A glimpse into the quality of the military support reaching the Houthis came last August, in the hold of a Red Sea trading ship delivering fertilizer that was intercepted by a Yemeni faction backed by the United Arab Emirates.
Hidden among the cargo was a smorgasbord of precision equipment, including hundreds of air frames and fins for precision-guided 270mm artillery rockets, small turbojet engines, and elements of hydrogen fuel cells that could dramatically increase the payload and extend the range of drones, according to evidence detailed in a March report by Conflict Armament Research field investigators.
The result of receiving such equipment would be a “major escalation in Houthi capability,” the report found, and a first-such sophisticated effort “by any non-state actor, globally.”
Houthi leaders have made clear they remain undeterred by the U.S. and Israeli campaigns, and have instead portrayed them as bolstering their regional street credibility as members of Iran’s “Axis of Resistance” alliance against American and Israeli influence in the region.
While other key elements of that axis have since been heavily damaged by Israel – Hamas in Gaza, and Hezbollah in Lebanon – the Houthis continue the fight.
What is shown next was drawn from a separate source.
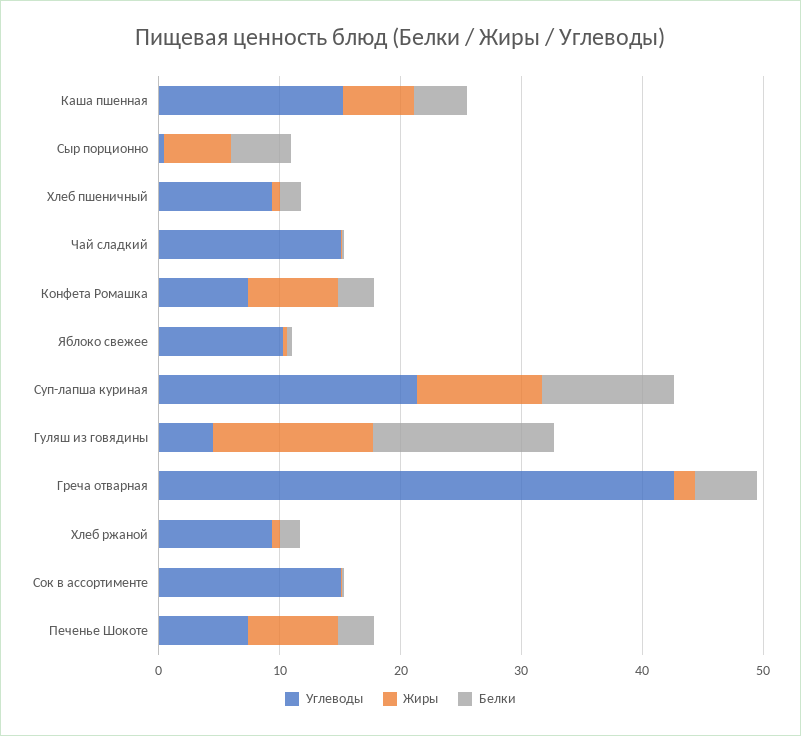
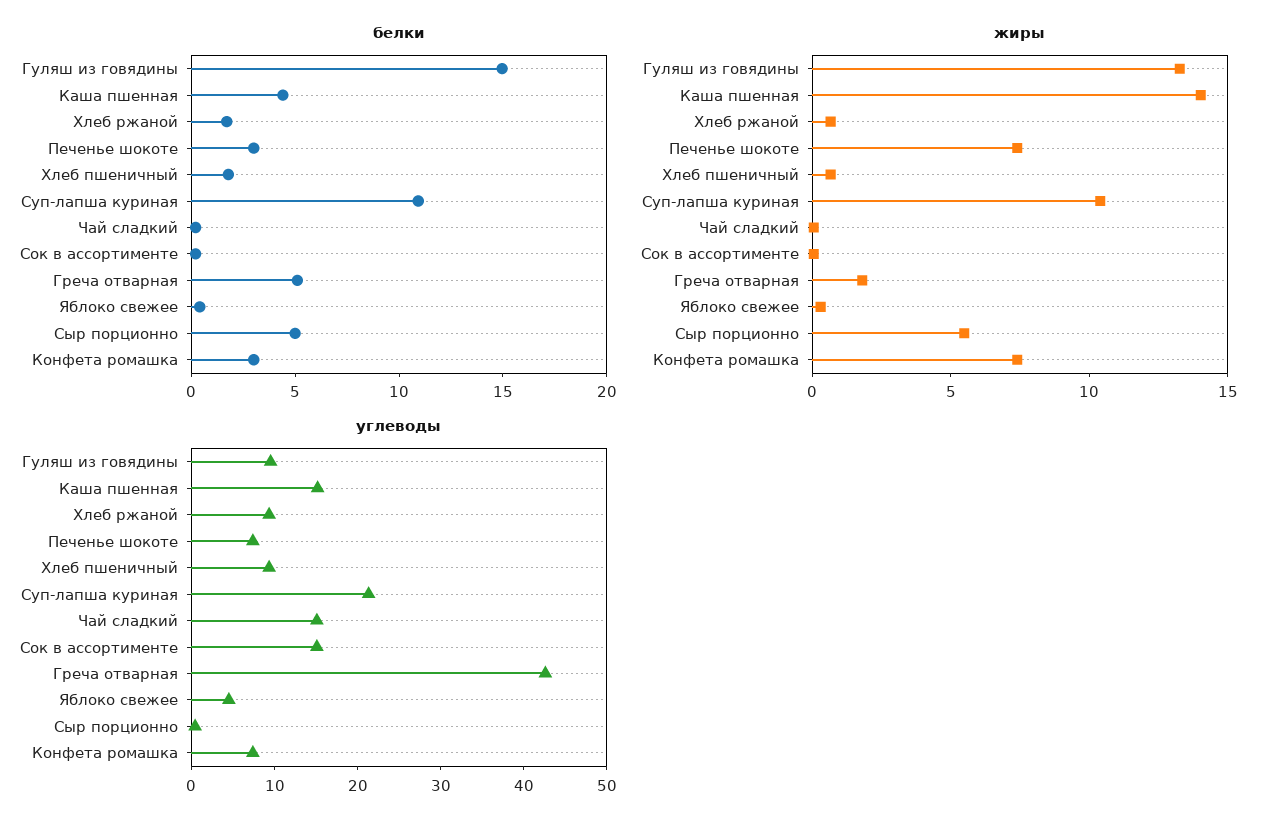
Жиры, Каша пшенная: 6 -> 14
Углеводы, Яблоко свежее: 10 -> 4
Углеводы, Гуляш из говядины: 4 -> 10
Iran also lost a key regional ally in Syria when the regime of Bashar al-Assad was toppled late last year.
The Houthis, who have been subject to U.N. arms embargo since 2015, were declared a foreign terrorist organization by the U.S. on March 4.
“In the future, neither side will target the other, including American vessels” in the Red Sea and adjacent waters, Omani Foreign Minister Badr Albusaidi posted on X, to explain the U.S.-Houthi ceasefire. The result will ensure “freedom of navigation and the smooth flow of international commercial shipping,” and marks “the end to the conflict” between the U.S. and the Houthis.
But the deal makes no reference to Israel, and the U.S. State Department confirmed it was separate from the Israel-Houthi fight.
“The Houthis want to remain a thorn in the side of Israel and the United States,” Dr. Elisabeth Kendall, a Yemen expert at the University of Cambridge, told the BBC.
“It’s hard to say how effective [U.S. and Israeli airstrikes] have been overall, because it would take time for any diminishing in the Houthi stockpiles and military capability to start to show through,” she said.
“The Houthis remain undaunted, and ... they will be able to keep going because they have stockpiles underground that are hidden,” said Dr. Kendall. She noted that the Houthis were undeterred by tens of thousands of airstrikes mounted by a Saudi-led coalition during seven of the last 10 years.
“It’s safe to say that the war won’t be won on military intimidation of the Houthis alone,” she said. “It will require a much broader and more holistic approach.”